** Records for the exercise follows **
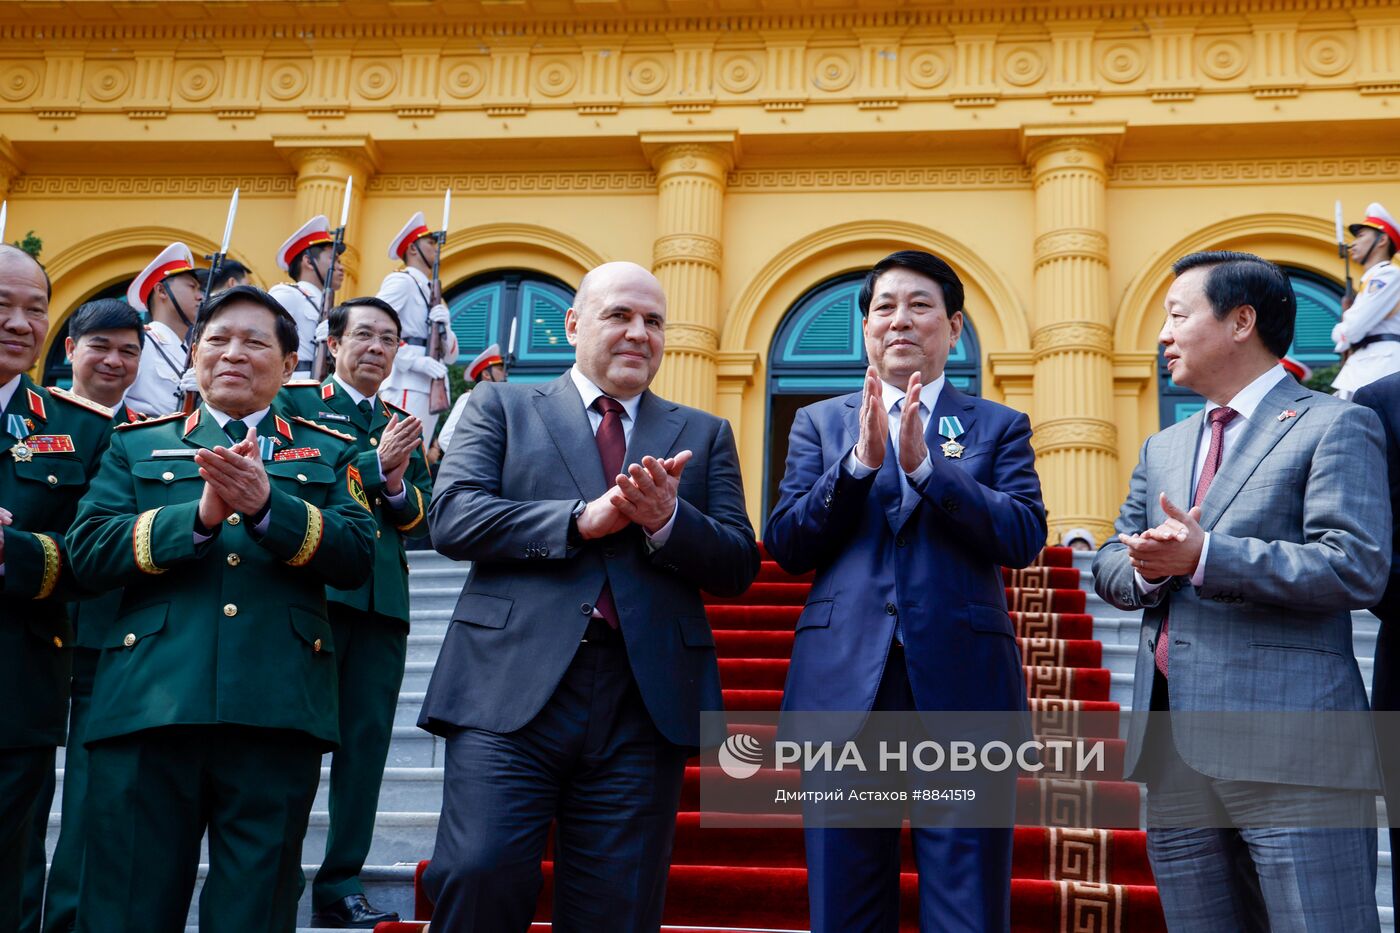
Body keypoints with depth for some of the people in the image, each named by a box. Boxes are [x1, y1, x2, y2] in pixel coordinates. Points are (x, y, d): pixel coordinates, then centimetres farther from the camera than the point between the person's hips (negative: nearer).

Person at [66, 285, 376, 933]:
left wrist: (267, 505, -15)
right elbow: (86, 553, 3)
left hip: (278, 711, 0)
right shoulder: (137, 445, 18)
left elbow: (357, 556, 0)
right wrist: (200, 514, -11)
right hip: (149, 705, 0)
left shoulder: (328, 454, 17)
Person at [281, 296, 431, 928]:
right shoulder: (295, 403, 6)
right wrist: (377, 463, -11)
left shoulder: (405, 426, 20)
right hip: (313, 588, -5)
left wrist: (397, 486, -7)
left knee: (367, 740, 4)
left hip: (384, 598, 5)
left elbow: (423, 514, 14)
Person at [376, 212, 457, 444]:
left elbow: (451, 355, 20)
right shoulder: (401, 281, 0)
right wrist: (416, 360, -21)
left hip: (431, 388, 9)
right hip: (406, 386, -9)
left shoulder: (433, 294, 25)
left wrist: (443, 326, -1)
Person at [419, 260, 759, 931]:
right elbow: (451, 517, -3)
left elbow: (739, 566, 9)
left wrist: (667, 520, -11)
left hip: (644, 702, 2)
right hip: (511, 689, -2)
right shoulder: (502, 407, 13)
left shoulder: (703, 435, 18)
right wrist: (583, 518, -12)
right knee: (479, 877, -14)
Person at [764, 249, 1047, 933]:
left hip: (960, 684, -1)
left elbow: (1024, 537, -4)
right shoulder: (819, 423, 15)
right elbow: (785, 544, 3)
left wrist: (925, 465, -15)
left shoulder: (999, 427, 12)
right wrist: (861, 460, -11)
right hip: (844, 683, 1)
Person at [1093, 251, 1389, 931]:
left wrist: (1204, 557, -18)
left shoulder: (1334, 427, 0)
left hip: (1288, 748, -6)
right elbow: (1108, 565, 19)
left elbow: (1358, 568, -13)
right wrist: (1146, 570, -5)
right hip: (1172, 751, 7)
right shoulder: (1162, 448, 22)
** End of Records for the exercise **
> _Task description_: Respond with one number, the count of lines in the data that hold the string "shoulder".

> _Exercise answer_: 12